**What you have to do**: Locate every line in the listing below that contains the following word, then copy each of those lines: "follows". Treat uppercase and lowercase letters as different.

**Collected data**:
..........

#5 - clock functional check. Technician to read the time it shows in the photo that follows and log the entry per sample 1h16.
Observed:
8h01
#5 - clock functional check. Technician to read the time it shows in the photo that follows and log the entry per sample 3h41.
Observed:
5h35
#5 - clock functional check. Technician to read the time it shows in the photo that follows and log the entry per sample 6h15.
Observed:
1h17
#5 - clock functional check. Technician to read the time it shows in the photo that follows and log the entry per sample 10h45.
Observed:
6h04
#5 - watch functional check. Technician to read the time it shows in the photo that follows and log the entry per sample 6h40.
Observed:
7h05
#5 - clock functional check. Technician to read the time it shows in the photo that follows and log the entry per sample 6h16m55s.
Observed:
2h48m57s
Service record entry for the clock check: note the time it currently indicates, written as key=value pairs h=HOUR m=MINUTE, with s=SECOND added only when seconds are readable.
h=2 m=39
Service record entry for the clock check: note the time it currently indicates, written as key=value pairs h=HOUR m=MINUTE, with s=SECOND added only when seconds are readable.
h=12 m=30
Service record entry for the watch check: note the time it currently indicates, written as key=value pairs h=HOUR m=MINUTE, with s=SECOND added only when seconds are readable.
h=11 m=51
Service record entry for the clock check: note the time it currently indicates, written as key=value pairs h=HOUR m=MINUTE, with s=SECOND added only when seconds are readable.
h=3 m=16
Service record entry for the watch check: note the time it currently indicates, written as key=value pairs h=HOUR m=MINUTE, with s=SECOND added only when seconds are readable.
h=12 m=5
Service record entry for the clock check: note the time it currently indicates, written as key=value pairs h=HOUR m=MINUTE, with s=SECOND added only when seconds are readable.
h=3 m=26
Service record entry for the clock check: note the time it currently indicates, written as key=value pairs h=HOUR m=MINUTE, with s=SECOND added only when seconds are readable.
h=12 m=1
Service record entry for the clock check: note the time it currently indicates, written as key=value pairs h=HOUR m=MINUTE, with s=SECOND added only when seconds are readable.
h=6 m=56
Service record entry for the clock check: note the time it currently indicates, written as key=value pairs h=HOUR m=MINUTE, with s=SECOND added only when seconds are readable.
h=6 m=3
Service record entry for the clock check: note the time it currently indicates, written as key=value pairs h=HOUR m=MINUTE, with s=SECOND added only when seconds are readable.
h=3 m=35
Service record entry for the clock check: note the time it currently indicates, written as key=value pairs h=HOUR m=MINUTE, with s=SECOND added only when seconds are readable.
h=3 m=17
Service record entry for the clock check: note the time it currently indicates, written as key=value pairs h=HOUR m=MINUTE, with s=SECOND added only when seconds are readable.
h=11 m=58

..........

**Exercise answer**:
#5 - clock functional check. Technician to read the time it shows in the photo that follows and log the entry per sample 1h16.
#5 - clock functional check. Technician to read the time it shows in the photo that follows and log the entry per sample 3h41.
#5 - clock functional check. Technician to read the time it shows in the photo that follows and log the entry per sample 6h15.
#5 - clock functional check. Technician to read the time it shows in the photo that follows and log the entry per sample 10h45.
#5 - watch functional check. Technician to read the time it shows in the photo that follows and log the entry per sample 6h40.
#5 - clock functional check. Technician to read the time it shows in the photo that follows and log the entry per sample 6h16m55s.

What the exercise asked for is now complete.